The University of South Carolina First-Year English (FYE) Corpus is a large collection of first-year student writing curated at the University of South Carolina between 2014 and 2017 by Duncan Buell and Chris Holcomb. The corpus consists of 17,246 first-year undergraduate papers, including 8,575 matched pairs of first and final drafts as well as 96 final-only drafts, totaling approximately 22 million words.
All texts are argumentative essays written for First-Year English courses, and none of the contributions come from Honors College students, making the corpus especially representative of mainstream FYW instruction. The corpus focuses exclusively on the discipline of English and is licensed for non-commercial academic research, with files provided in plain ASCII text format.

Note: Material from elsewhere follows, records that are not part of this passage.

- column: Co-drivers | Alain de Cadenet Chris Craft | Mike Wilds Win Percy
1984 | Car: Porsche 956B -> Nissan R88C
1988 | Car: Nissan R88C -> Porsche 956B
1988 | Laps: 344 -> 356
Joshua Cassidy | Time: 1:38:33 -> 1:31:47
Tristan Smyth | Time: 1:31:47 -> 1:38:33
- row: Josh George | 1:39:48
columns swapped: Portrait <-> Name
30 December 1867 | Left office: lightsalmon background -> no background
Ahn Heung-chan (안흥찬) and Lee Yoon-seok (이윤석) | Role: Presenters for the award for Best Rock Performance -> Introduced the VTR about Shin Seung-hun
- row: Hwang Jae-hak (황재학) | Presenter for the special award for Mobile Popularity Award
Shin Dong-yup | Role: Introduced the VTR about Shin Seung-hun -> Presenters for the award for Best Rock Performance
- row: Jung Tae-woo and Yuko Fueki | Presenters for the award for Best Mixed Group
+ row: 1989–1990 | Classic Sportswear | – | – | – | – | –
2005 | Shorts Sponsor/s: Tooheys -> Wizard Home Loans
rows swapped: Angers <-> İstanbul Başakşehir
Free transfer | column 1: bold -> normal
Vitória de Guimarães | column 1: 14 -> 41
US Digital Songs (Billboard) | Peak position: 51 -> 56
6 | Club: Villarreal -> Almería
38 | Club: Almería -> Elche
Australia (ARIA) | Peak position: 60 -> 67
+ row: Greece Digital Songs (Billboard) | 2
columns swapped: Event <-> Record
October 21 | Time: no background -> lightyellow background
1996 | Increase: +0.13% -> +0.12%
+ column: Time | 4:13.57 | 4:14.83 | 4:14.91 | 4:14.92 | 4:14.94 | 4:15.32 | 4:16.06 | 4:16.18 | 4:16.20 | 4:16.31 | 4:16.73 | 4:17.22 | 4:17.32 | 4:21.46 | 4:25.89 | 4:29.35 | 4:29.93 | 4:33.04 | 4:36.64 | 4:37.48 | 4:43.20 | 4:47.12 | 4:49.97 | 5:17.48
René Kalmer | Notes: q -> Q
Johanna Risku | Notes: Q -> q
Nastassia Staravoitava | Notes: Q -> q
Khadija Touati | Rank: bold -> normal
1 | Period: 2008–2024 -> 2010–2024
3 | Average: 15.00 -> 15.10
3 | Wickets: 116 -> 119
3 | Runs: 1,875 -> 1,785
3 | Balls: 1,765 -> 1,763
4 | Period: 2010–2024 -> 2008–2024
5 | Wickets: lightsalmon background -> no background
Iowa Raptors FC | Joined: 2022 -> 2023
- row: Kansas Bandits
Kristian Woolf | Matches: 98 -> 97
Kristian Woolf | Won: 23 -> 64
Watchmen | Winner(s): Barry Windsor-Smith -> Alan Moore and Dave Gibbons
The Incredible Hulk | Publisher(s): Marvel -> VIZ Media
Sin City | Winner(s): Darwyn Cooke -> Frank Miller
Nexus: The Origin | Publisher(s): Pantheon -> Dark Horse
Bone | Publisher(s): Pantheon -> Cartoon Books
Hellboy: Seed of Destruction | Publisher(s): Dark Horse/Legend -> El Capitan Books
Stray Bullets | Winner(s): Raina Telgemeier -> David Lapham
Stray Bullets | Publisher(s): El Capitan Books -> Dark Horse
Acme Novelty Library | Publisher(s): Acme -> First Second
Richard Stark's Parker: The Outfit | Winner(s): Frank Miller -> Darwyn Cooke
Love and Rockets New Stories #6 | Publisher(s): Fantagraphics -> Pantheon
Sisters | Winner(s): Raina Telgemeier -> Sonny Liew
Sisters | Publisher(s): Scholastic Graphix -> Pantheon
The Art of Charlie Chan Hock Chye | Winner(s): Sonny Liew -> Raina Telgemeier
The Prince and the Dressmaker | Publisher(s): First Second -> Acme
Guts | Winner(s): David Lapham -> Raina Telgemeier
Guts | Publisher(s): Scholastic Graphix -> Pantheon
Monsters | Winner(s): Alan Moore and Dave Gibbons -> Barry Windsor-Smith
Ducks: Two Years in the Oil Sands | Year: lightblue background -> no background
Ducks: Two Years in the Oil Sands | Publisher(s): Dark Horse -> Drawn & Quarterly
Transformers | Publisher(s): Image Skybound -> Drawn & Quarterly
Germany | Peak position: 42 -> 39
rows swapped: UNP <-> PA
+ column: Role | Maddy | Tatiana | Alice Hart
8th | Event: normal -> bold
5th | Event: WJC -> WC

The corpus is available as a collection of ZIP files organized by year and semester (coming soon):
This corpus is especially well-suited for large-scale computational analysis of student writing, with particular strengths in the study of drafting, revision, and writing development. A range of accessible analytical tools can be used with it, depending on technical comfort level.
Basic NLP with Voyant Tools (no coding required): Useful for exploring word frequency, key terms, collocations, lexical diversity, patterns of repetition, and comparisons between drafts to identify shifts in emphasis or theme. https://voyant-tools.org
Edit Distance with Python: Enables quantitative analysis of revision behavior (insertions, deletions, substitutions) between first and final drafts using Python notebooks https://github.com/google/diff-match-patch
Holcomb, C., & Buell, D. A. (2021). A corpus of first-year composition: Exploring stylistic complexity in student writing. In Composition and Big Data, eds. Amanda Licastro and Benjamin Miller, U. of Pittsburgh Press, pp. 35-51.